"Women in the Military" is an essay by Lt. Susan Schnall that was published in the 1970 feminist anthology Sisterhood Is Powerful: An Anthology of Writings From the Women's Liberation Movement.
One of five personal testimonies in the book about professional women, "Women in the Military" comments on Susan Schnall's personal experiences and the systemic sex discrimination women face in the military: "Women, regardless of rank, are in subservient positions in that any authority or responsibility they may have is ultimately under male control."
Activist Susan Schnall
Lt. Susan Schnall was a member of the Navy Nurse Corps in California. "Women and the Military" describes the investigation and surveillance of her peace activism. In October 1968, she joined with other demonstrators to speak out against U.S. involvement in the Vietnam War. They dropped leaflets on military installations in the Bay Area to publicize a march and rally, and she appeared at the march in uniform, which violated a recently issued Navy regulation. Susan Schnall's experience protesting Vietnam is featured in the 2005 film Sir! No Sir!
Her 1970 essay examines the way she was treated differently as a female officer from the way a male enlisted man who also wore his uniform to the protest was treated. In fact, she writes, she did not have to serve her six-month hard labor sentence because she was a woman. She concludes that the Navy's careful policies toward women and the chauvinism in the military prevented her punishment, and "the System defeated itself."
Military Male Supremacy
"Women in the Military" also comments on the disparity in the number of high ranks available to women and the discrimination in dependent benefit policies. At that time, she writes, women were not allowed to have dependents under age 18 and could not claim their husbands as dependents, even if the husbands were in school and had no source of income, unless the men were completely physically or mentally dependent on their wives. The Supreme Court later ruled this dependents policy unconstitutional in the 1973 case Frontiero v. Richardson.
"Women in the Military" names the qualities deemed important for promotions in the armed services: intelligence, leadership ability, loyalty, responsibility, reliability. These traits, she writes, are crucial because they relate to the service members' acceptance of the military system.

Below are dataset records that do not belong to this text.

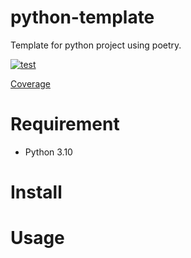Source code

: # python-template

Template for python project using poetry.

[![test](https://github.com/rcmdnk/python-template/actions/workflows/test.yml/badge.svg)](https://github.com/rcmdnk/python-template/actions/workflows/test.yml)

[Coverage](https://github.com/rcmdnk/python-template/tree/coverage)

# Requirement

- Python 3.10

# Install

# Usage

Susan Schnall writes that most women join the military because of their inferior position in civilian life, whether they are facing poverty, few opportunities after high school or unhappy family life. She would like to see a system where females have more control and responsibility, but "any attempt at reform would still leave a brutal and destructive organization, the existence of which negates the individuality and humaneness of its members."